3 packages? that's a good trailer at my facility. Every truck we get, the packages are leaning at lease 30 degrees forward or back, if it hasn't collaped completely into a giant pile. Bent, crushed, broken, and open packages are probably at least 30% of the load. I don't think it's a training issue... but rather an issue of workload. I guess just throwing the 80 lb package on top of the five foot high wall of flimsy ten pound packages is easier than getting bitched at every five minutes for not going fast enough. It sucks for the unloaders, and even more so for the customers, who were probably hoping to receive their package in an acceptable condition. The sad part, however, is it doesn't even benefit the company. Every minute a loader saves by building sub par walls is wasted by an unloader having to deal with their mess.
 

WhereDoIWorkAgain

Active Member
It has been a big issue at my facility as well. We have a 2 major problems causing it. First in my 5 years at ups the number of irregs has increased probably 5 fold over where it was before (observation not confirmed numbers). They have a tendency to be somewhat randomly sprinkled into trailers where before they were always in the nose or tail and typically only stacked on other irregs (some long light packages or large light and flat were an exception). They are now crushing other packages and lots of times small packages are being used to fill between irregs. This causes a lot of damages. We also have a bad problem of trying to force way to much volume through the belts to fast.

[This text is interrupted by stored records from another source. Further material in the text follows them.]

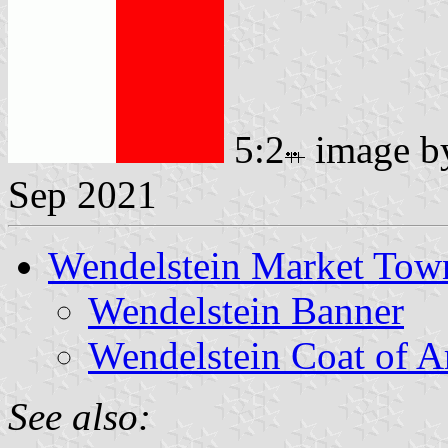
5:2
image 
Sep 2021
Wendelstein Market Tow
Wendelstein Banner
Wendelstein Coat of 
See also: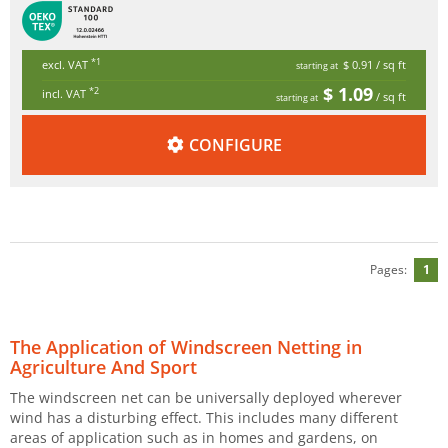
*1
excl. VAT
$ 0.91
/ sq ft
starting at
$ 1.09
*2
incl. VAT
/ sq ft
starting at
CONFIGURE
Pages:
1
The Application of Windscreen Netting in
Agriculture And Sport
The windscreen net can be universally deployed wherever
wind has a disturbing effect. This includes many different
areas of application such as in homes and gardens, on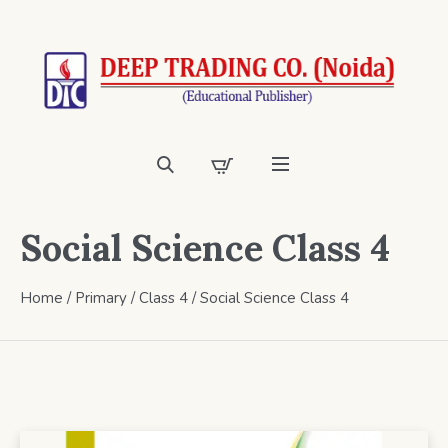
Social Science Class 4
Home
/
Primary
/
Class 4
/ Social Science Class 4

The average package is also much larger than what our buildings belt system was designed for 40 years ago. This means getting broken on the corners where packages bunch up. Oh add to it a fairly new sensor system that constantly stops the belts and standing orders in direct violation of listed policy to keep putting packages on the stopped belts at that point including stacking on the belts.
 

FilingBluesFL

Well-Known Member
I had one the other day, had the jangle of broken glass inside, I sheeted it as we were instructed to do via DIAD training, and I get a message 30 minutes later:

"WHY IS PACKAGE MISSED YOU NEED TO VOID AND RESHEET PACKAGE IT IS NOT MISSED SHEET REFUSED DIDNT WANT"

"Why was I constantly asked for 2 days to do DIAD training on how to sheet damaged packages if you're just going to tell me to do something completely different, in direct contradiction of what we were "trained" to do?"